Python Forum
How do I get rid of the HTML tags in my output? - Printable Version

+- Python Forum (https://python-forum.io)
+-- Forum: Python Coding (https://python-forum.io/forum-7.html)
+--- Forum: Web Scraping & Web Development (https://python-forum.io/forum-13.html)
+--- Thread: How do I get rid of the HTML tags in my output? (/thread-20336.html)

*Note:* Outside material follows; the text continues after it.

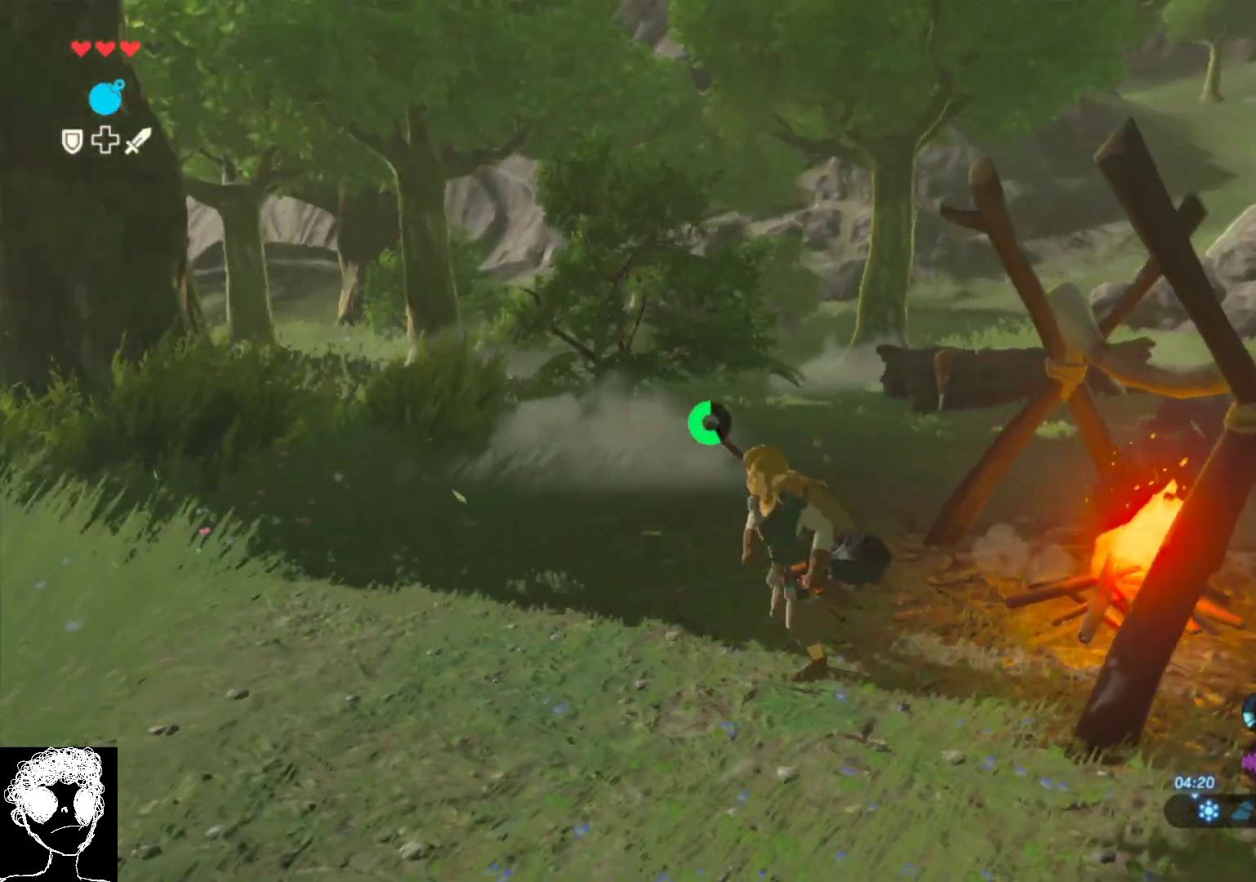
{"buttons": [], "left_stick": "up-left", "right_stick": "left", "events": [[150, "left_stick", "left"], [450, "left_stick", "up-left"]]}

How do I get rid of the HTML tags in my output? - glittergirl - Aug-05-2019

How do I remove HTML tags from the following code? This is what I've tried:

import collections
import itertools
import sys
import csv
import glob
import re

def striphtml(data):
    p = re.compile(r'<.*?>')
    return p.sub('', data)

for filepath in glob.glob('**/*.html', recursive=True):
	with open(filepath) as f:
	    before = collections.deque(maxlen=10)
	    for line in f:
	        if 'apple' in line:
	            sys.stdout.writelines(before)
	            sys.stdout.write(line)
	            sys.stdout.writelines(itertools.islice(f, 10))
	            break
	        results = before.append(line)
blah = striphtml(results)
print(blah)
The printed code still has HTML tags in it. I don't have to do it in regex; whatever is easiest should be fine.


RE: How do I get rid of the HTML tags in my output? - snippsat - Aug-05-2019

Use html2text,look at this post.
Also beware that it will not always look good,people who make html has never just all text output in mind.